= EXCERPT PROVIDED =
This week and next is the peak of the 2020 proxy season – despite the fact that 15% fewer meetings will be held over these two weeks as compared to the same period in 2019. The year-over-year decrease is attributable to the more than 100 companies that have delayed or indefinitely postponed their 2020 meetings (on average, these companies have set their meeting back by about a month). Nevertheless, most companies have decided to carry on with their annual meetings in one form or another.
We have seen a wide range of approaches to holding shareholder meetings in the current environment. Many companies have engaged specialized virtual meeting service providers whose platforms allow participants to listen to the proceedings, view presentations, submit written questions, and vote their shares, all remotely and in real time. The dominant providers in Canada are Lumi and Broadridge.
At the other end of the spectrum are companies that have proceeded with a notionally physical meeting while discouraging shareholders from attending (some falling just short of “Abandon all hope, ye who enter our offices”) and offering no opportunity for remote interaction. A few companies have omitted even an audio webcast of their proceedings.
As any physical attendance is discouraged and potentially illegal, fewer than ten “full hybrid” meetings – that is, meetings that provide for equal participation both virtually and in-person – have been scheduled. The few that have been held to date have been virtual-only meetings in all but name.
The more substantive hybridity in this proxy season is with respect to the opportunities for engagement afforded to meeting participants. Many companies have conducted their meetings using platforms which allow participants to ask questions (either in advance of or during the meeting) but which do not allow participants to vote. We call these “Limited Hybrid” meetings. At issue in these instances is not whether the meeting was fully physical or fully virtual, but whether it was fully a meeting. The significance of this question grows as participants’ ability to interact drifts further from the in-person baseline.

= EXERCISE DATA =
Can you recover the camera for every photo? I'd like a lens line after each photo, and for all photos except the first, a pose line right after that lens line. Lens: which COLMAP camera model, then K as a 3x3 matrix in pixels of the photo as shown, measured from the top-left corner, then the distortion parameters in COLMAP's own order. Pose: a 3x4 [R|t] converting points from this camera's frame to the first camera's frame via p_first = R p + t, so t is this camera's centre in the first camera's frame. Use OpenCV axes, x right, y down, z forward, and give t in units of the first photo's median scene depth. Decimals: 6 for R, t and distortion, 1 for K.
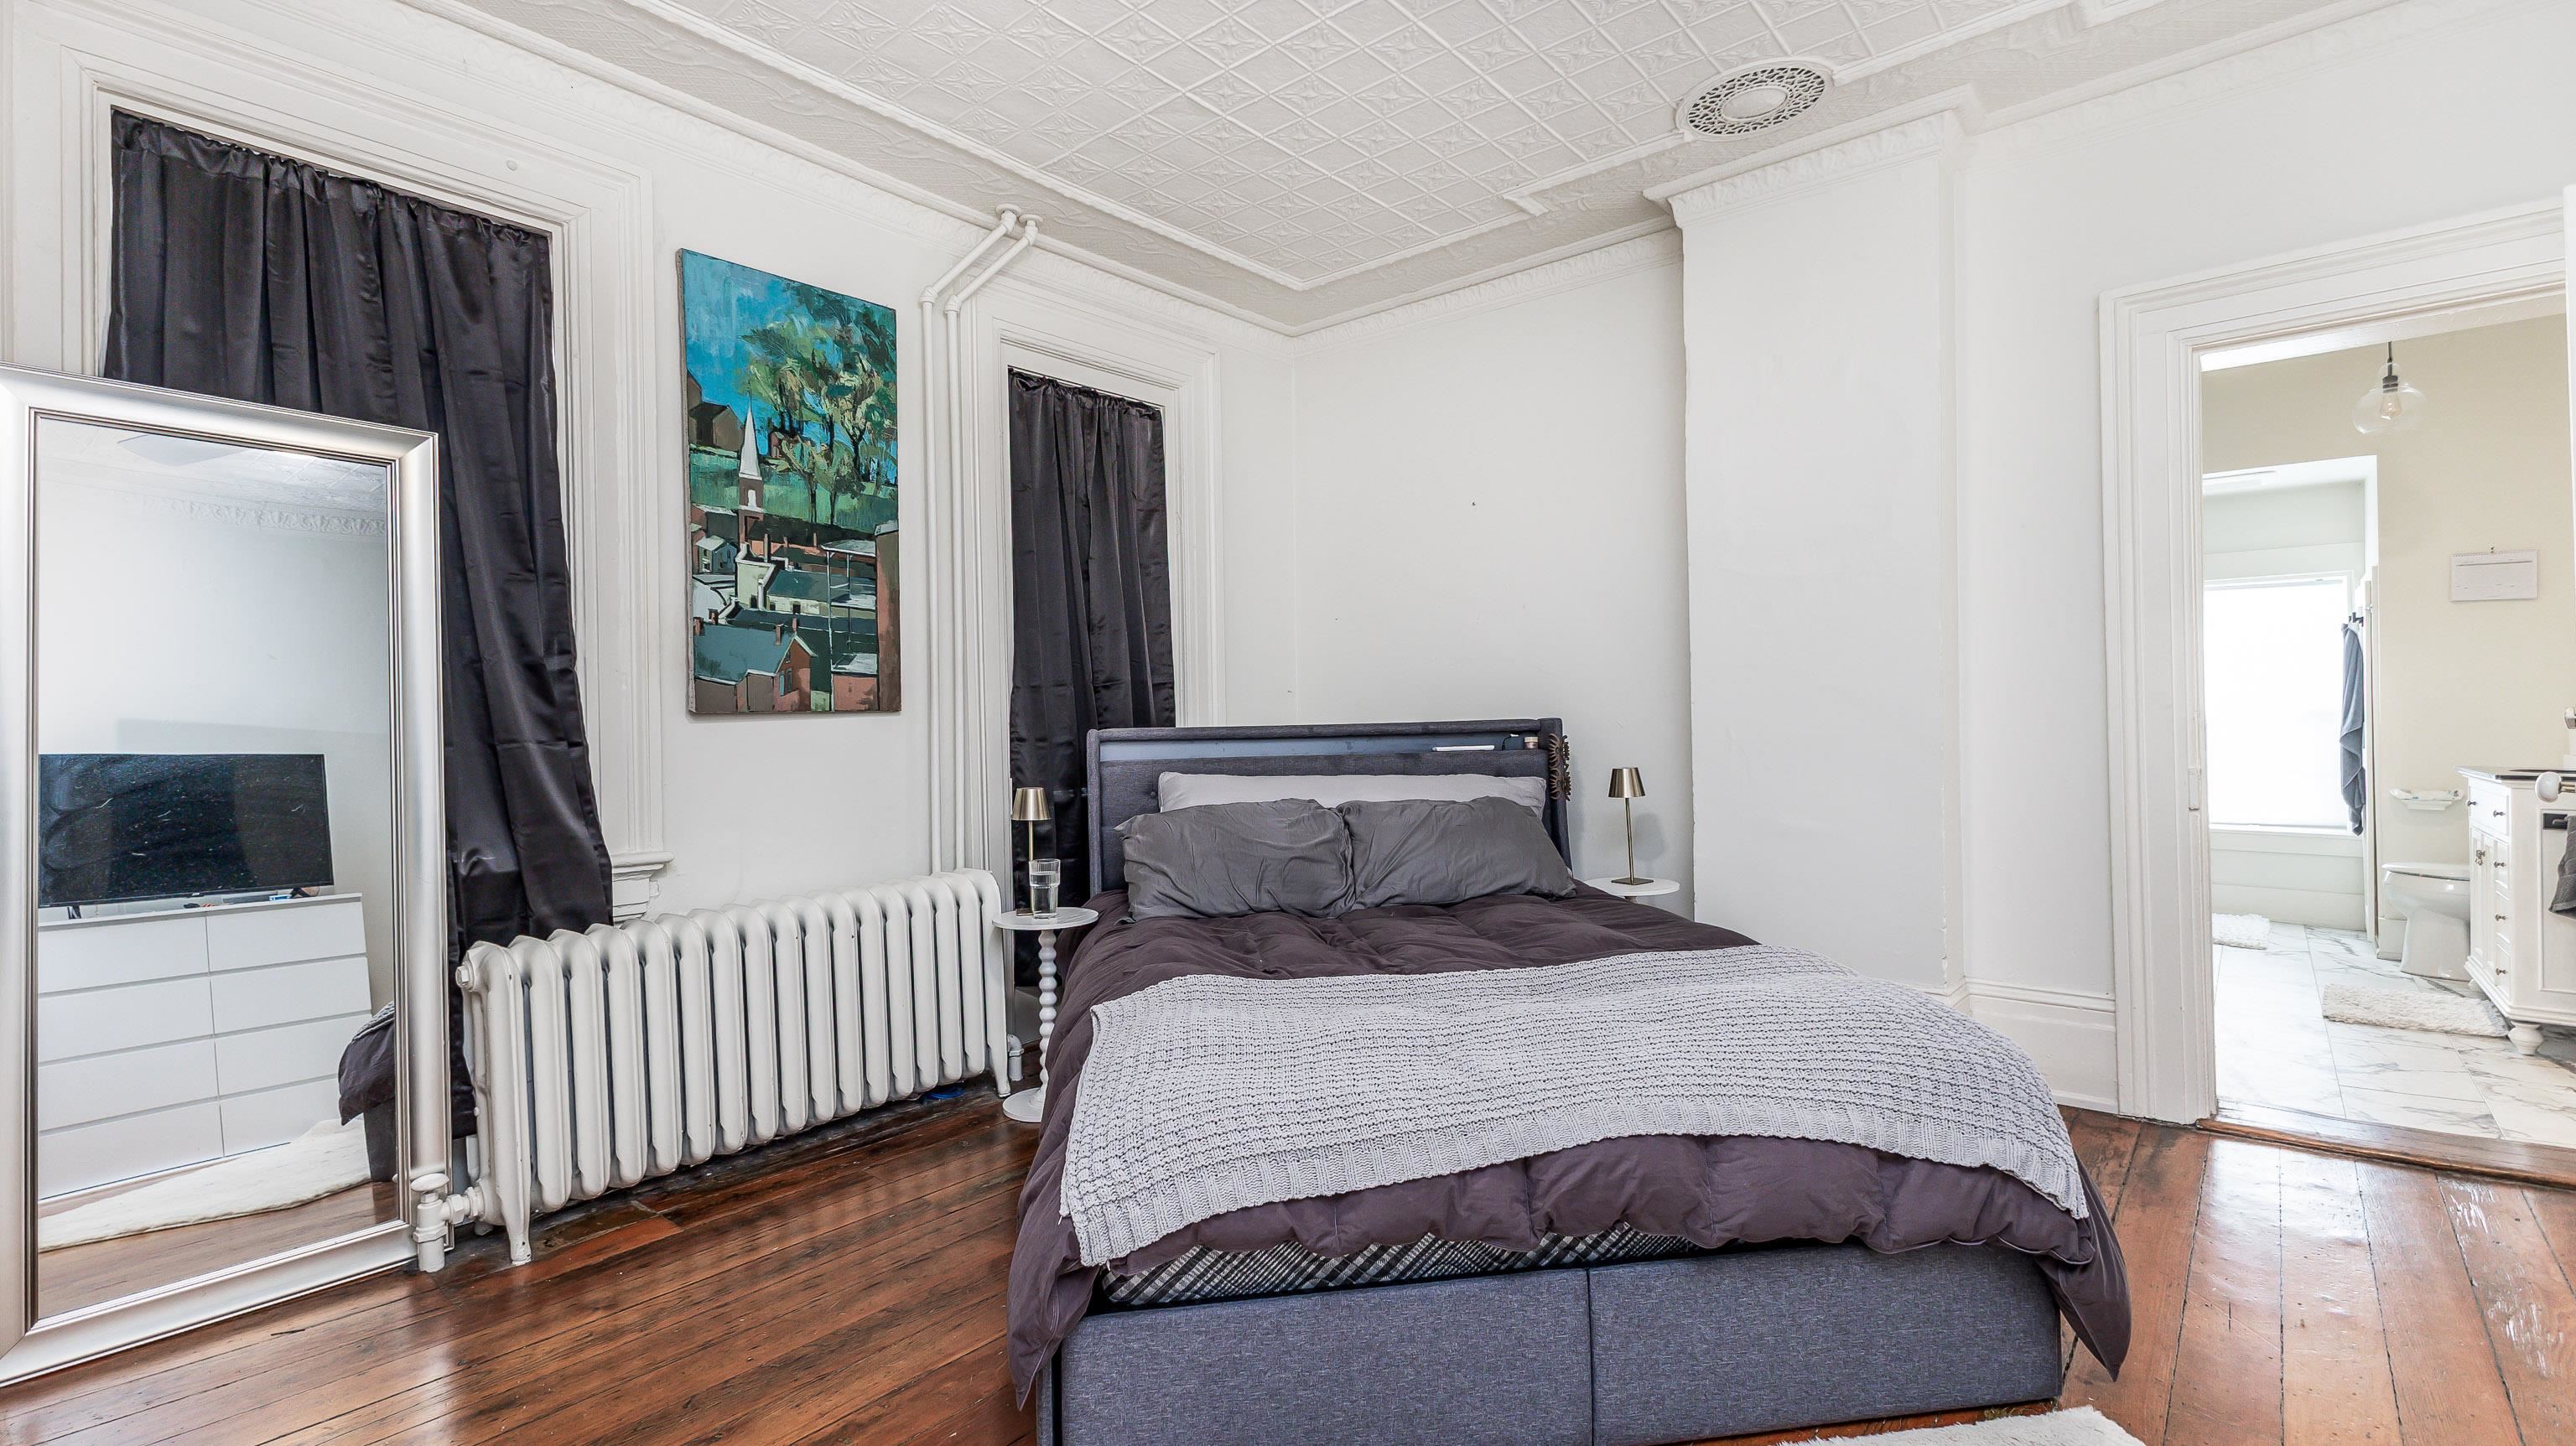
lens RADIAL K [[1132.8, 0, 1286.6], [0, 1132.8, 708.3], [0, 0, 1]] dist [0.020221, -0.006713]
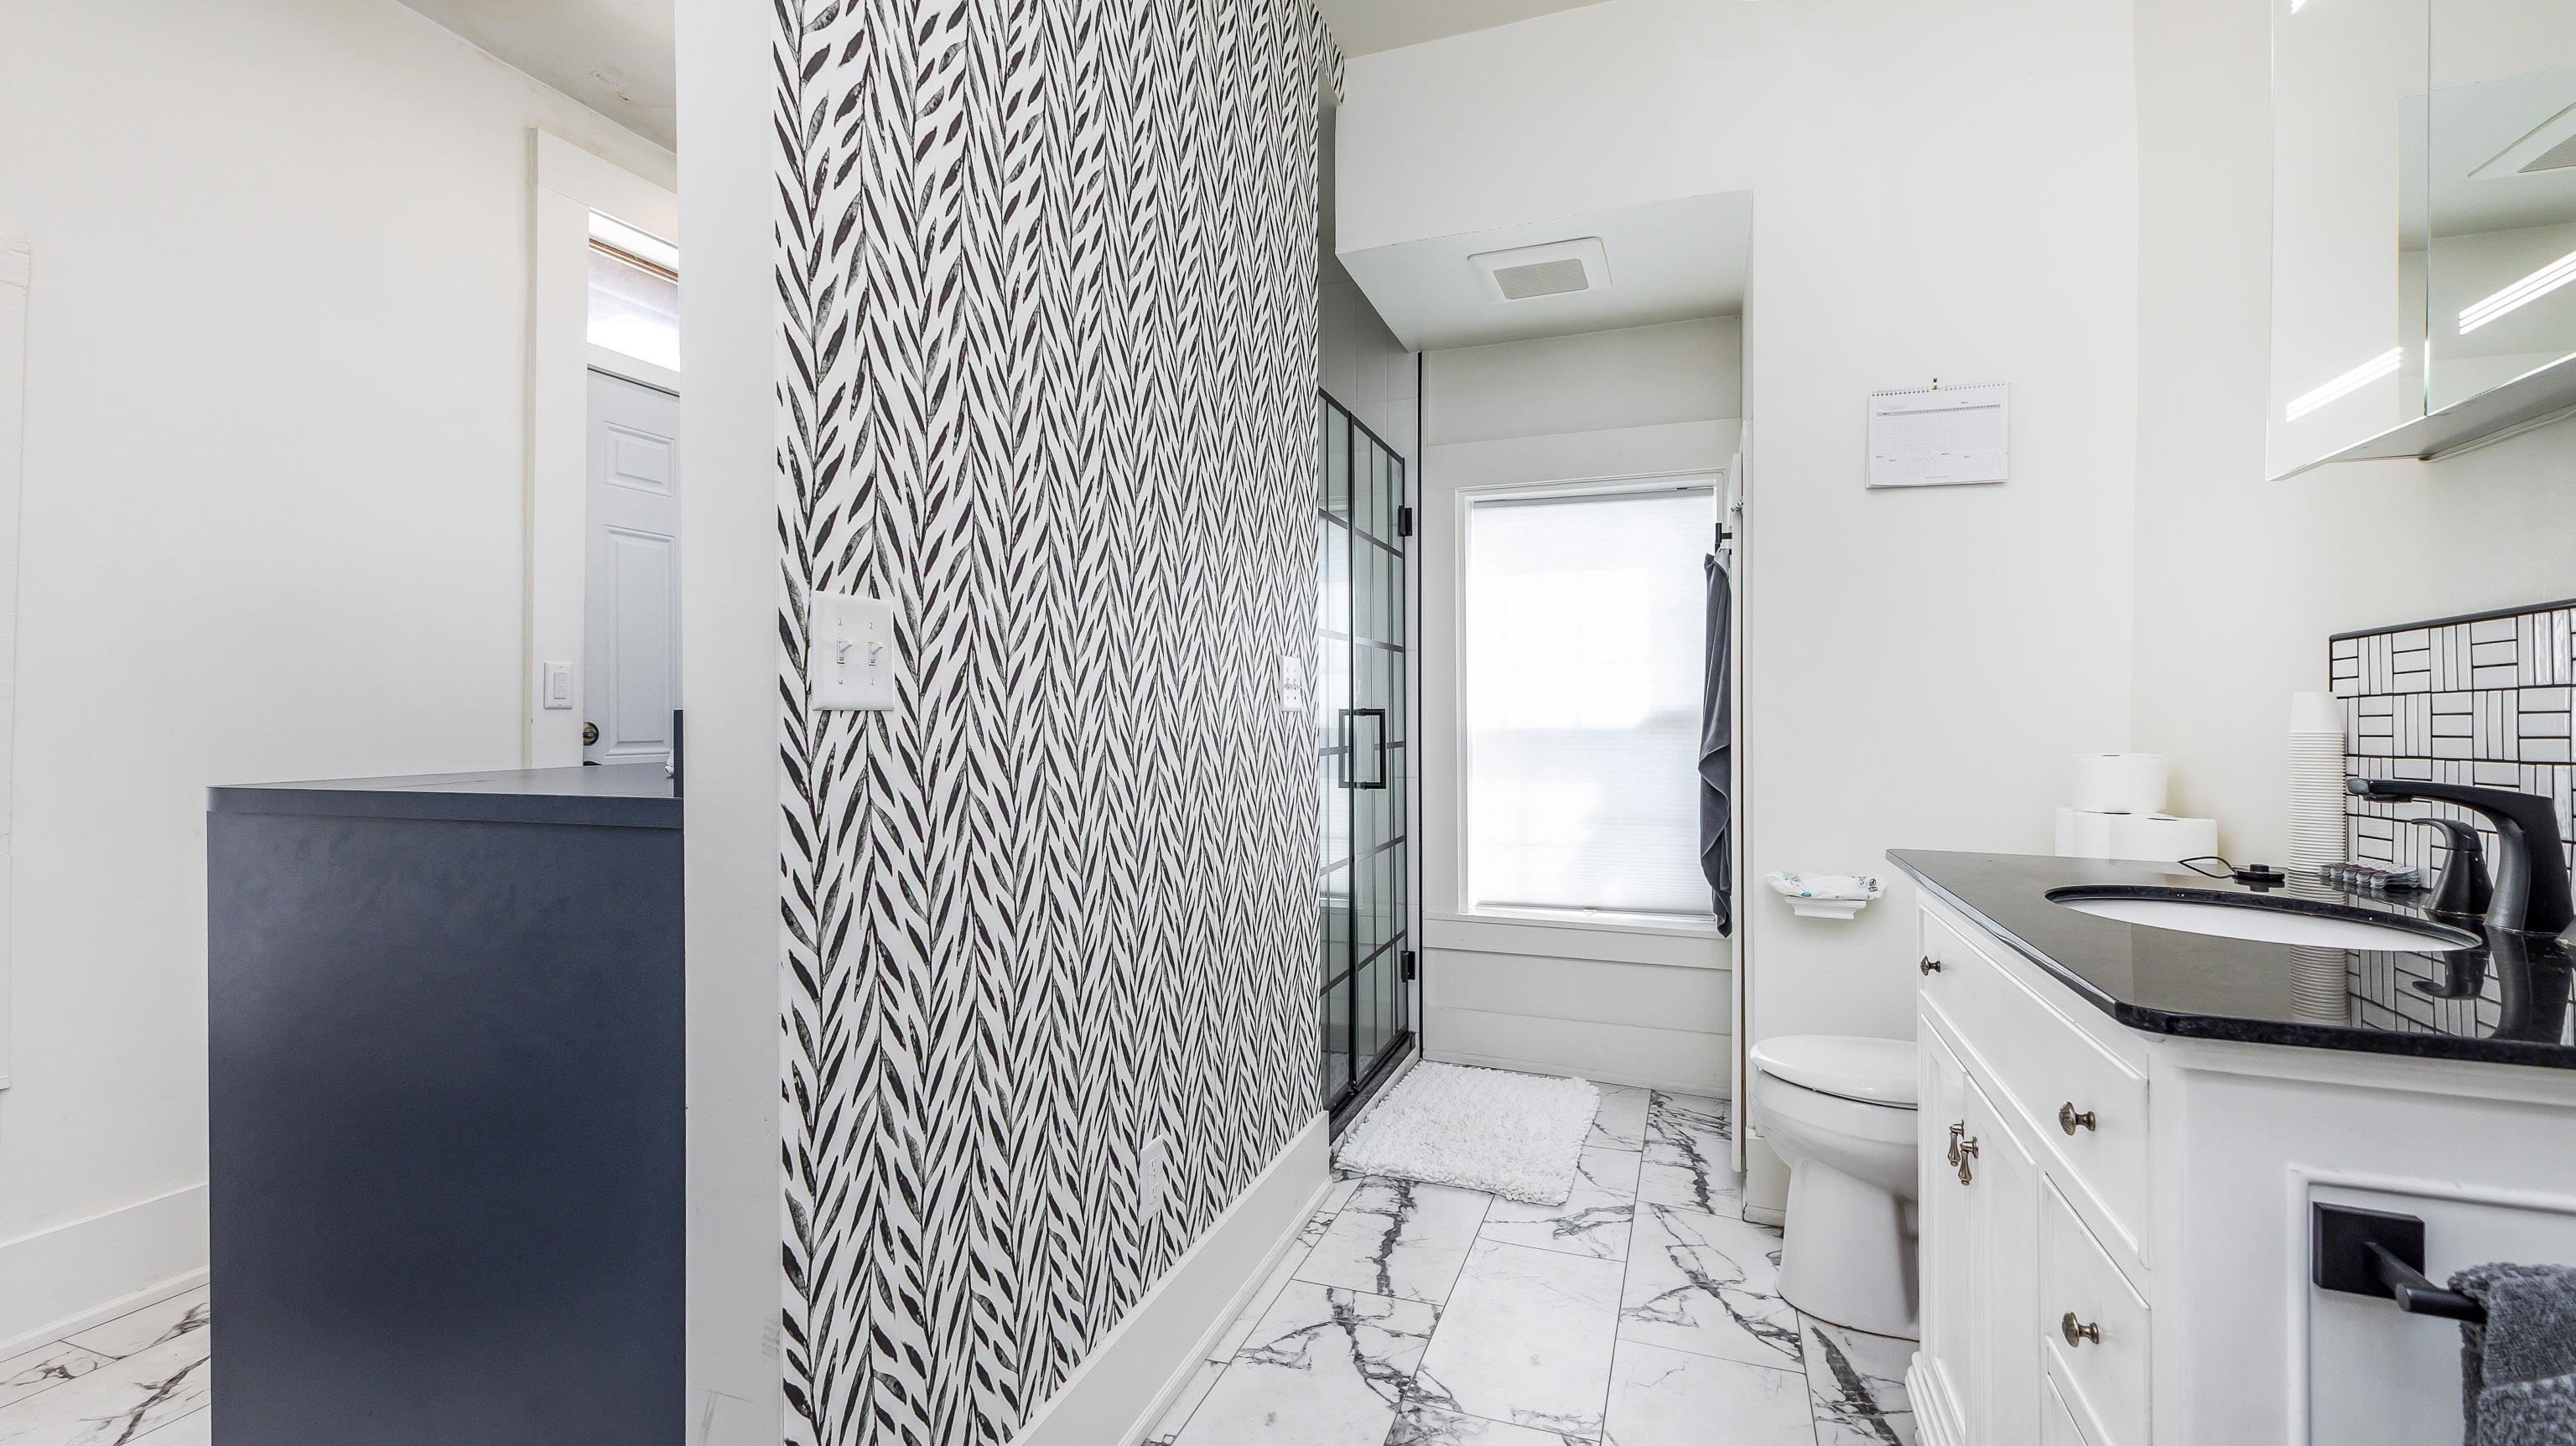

= PROBLEMS AND TASKS =
1 > Rewrite the paragraph of the 2020 proxy season text that begins "We have seen a wide range of approaches" as a short bulleted list that keeps its main facts.
2 > Summarize the 2020 proxy season text in three sentences.
3 > Extend the 2020 proxy season text with a paragraph that picks up after its final sentence.

= SOLVED TASKS =
1 >
- Companies have taken many different approaches to holding shareholder meetings in the current environment.
- Many have hired specialized virtual meeting service providers.
- These platforms let participants listen to the proceedings, view presentations, submit written questions and vote their shares, all remotely and in real time.
- In Canada, the dominant providers are Lumi and Broadridge.

2 > The peak of the 2020 proxy season has 15% fewer meetings than the same period in 2019 because more than 100 companies delayed or postponed their meetings, but most companies are still holding them in some form. Approaches range from virtual platforms that allow remote questions and voting to notionally physical meetings that discourage attendance and offer no remote interaction, and the few "full hybrid" meetings held so far have been virtual-only in all but name. Many companies have held "Limited Hybrid" meetings that allow questions but not voting, which raises the question of whether such an event is fully a meeting.

3 >
Currently, 160 TSX-listed companies have scheduled exclusively physical annual meetings with no disclosed opportunity for remote participation (many of these companies will likely disclose modified arrangements as their meeting dates approach). A further 52 companies will offer shareholders the ability to submit written questions for consideration at a Q&A session following the meeting, but will not offer the ability to interact during the meeting itself, including by voting their shares at the meeting.
In the context of the pandemic, many institutions will be understanding of companies that choose to avoid the logistical, administrative, and – particularly for companies in hard-hit sectors – financial costs associated with transitioning to a virtual-only meeting. As the year progresses, however, and companies begin considering whether to continue with a hybrid or virtual meeting in 2021, institutions may become more active in pushing to preserve the rights they enjoy at in-person meetings.